To optionally automatically enhance these low-level database changes with application-specific context (e.g., user ID, API endpoint, etc.), check out our compatible [ORM packages](https://docs.bemi.io/#supported-orms).

## Architecture

![Bemi Worker Architecture](docs/static/img/worker.png)

Bemi consists of three main parts:

1. [Debezium](https://github.com/debezium/debezium), a very flexible tool for implementing Change Data Capture that is written in Java. It is used by many companies that need to implement ETL such as [Airbyte](https://github.com/airbytehq/airbyte) and [Materialize](https://github.com/MaterializeInc/materialize). We rely on it to be able to connect to PostgreSQL replication log, perform logical decoding, and send raw data to a data sink.
2. [NATS JetStream](https://github.com/nats-io/nats-server), a cloud-native messaging system written in Go. Debezium is historically designed to send data to Kafka, but it can be also re-configured to send data to NATS JetStream. It is much more lightweight and easy to manage while being very performant and having over 45 clients for different programming languages.
3. Bemi Worker, a process responsible for stitching data change with app context sent via our open-source [ORM packages](https://docs.bemi.io/#supported-orms) and storing data changes. It is written in TypeScript and uses the `core` that we rely on for our [Bemi](https://bemi.io/) cloud platform.

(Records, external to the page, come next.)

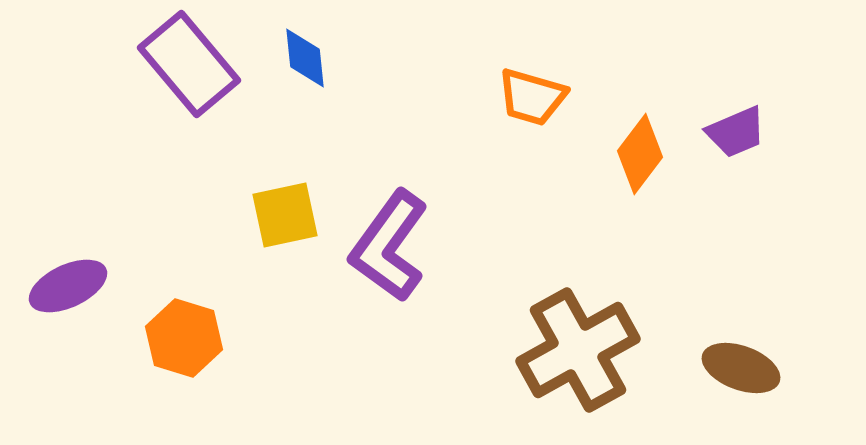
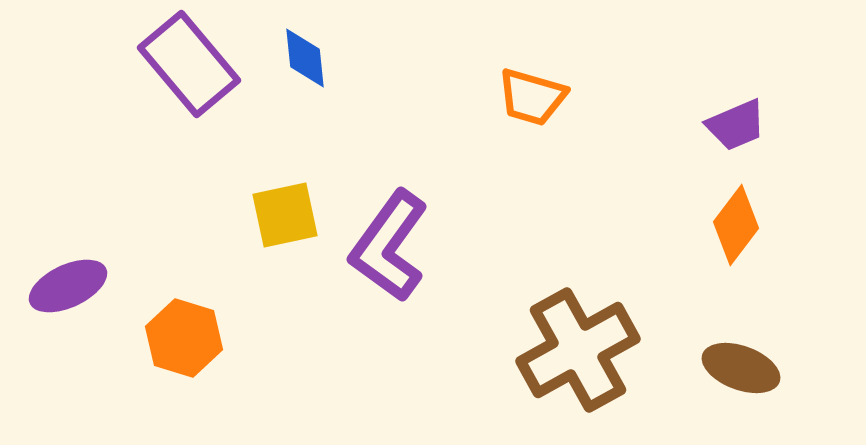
purple trapezoid: moved 7 px up
orange diamond: moved 96 px right, 71 px down
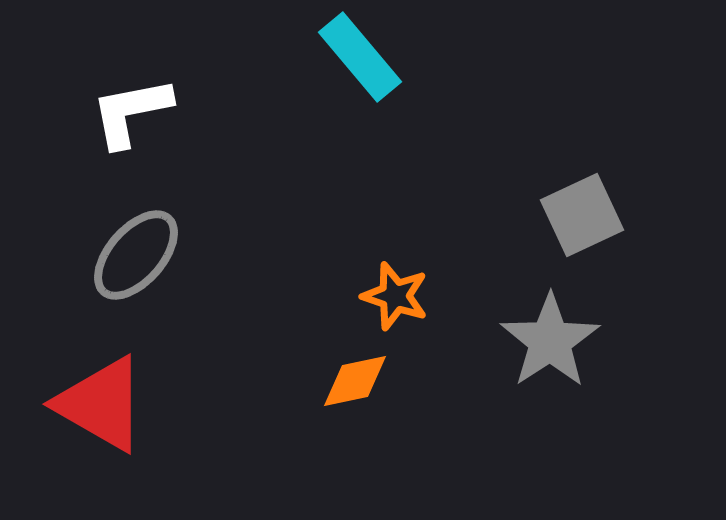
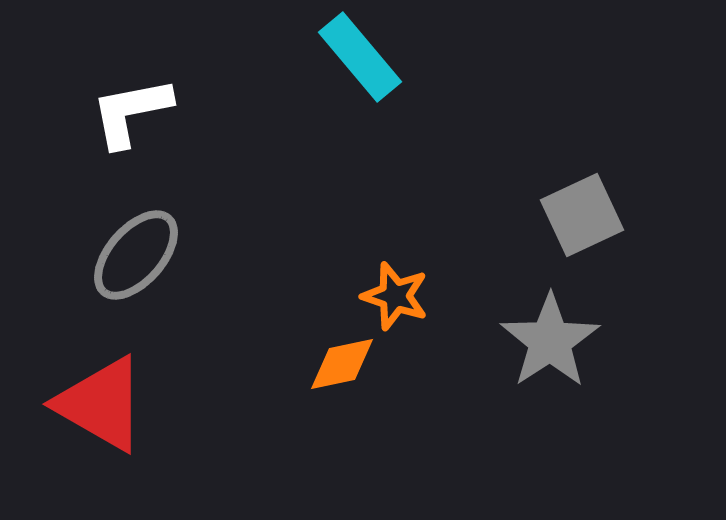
orange diamond: moved 13 px left, 17 px up
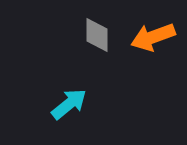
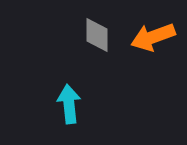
cyan arrow: rotated 57 degrees counterclockwise
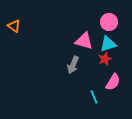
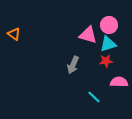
pink circle: moved 3 px down
orange triangle: moved 8 px down
pink triangle: moved 4 px right, 6 px up
red star: moved 1 px right, 2 px down; rotated 16 degrees clockwise
pink semicircle: moved 6 px right; rotated 120 degrees counterclockwise
cyan line: rotated 24 degrees counterclockwise
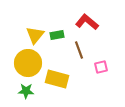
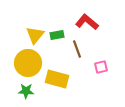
brown line: moved 2 px left, 1 px up
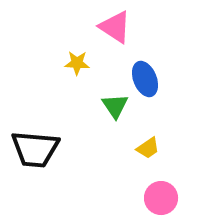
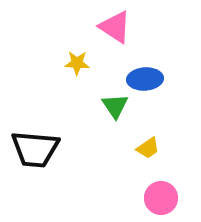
blue ellipse: rotated 72 degrees counterclockwise
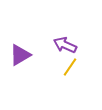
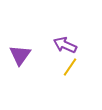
purple triangle: rotated 25 degrees counterclockwise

The described architecture and the `worker` code in this repository are a simplified version that can be easily run without much overhead.
If you want to self-host it in a production environment, see our [self-hosting docs](https://docs.bemi.io/self-hosting).
Alternatively, [sign up](https://dashboard.bemi.io/log-in?ref=gh) with your GitHub login to use Bemi Cloud.

## License

Distributed under the terms of the [SSPL-1.0 License](/LICENSE). If you need to modify and distribute the code, please release it to contribute back to the open-source community.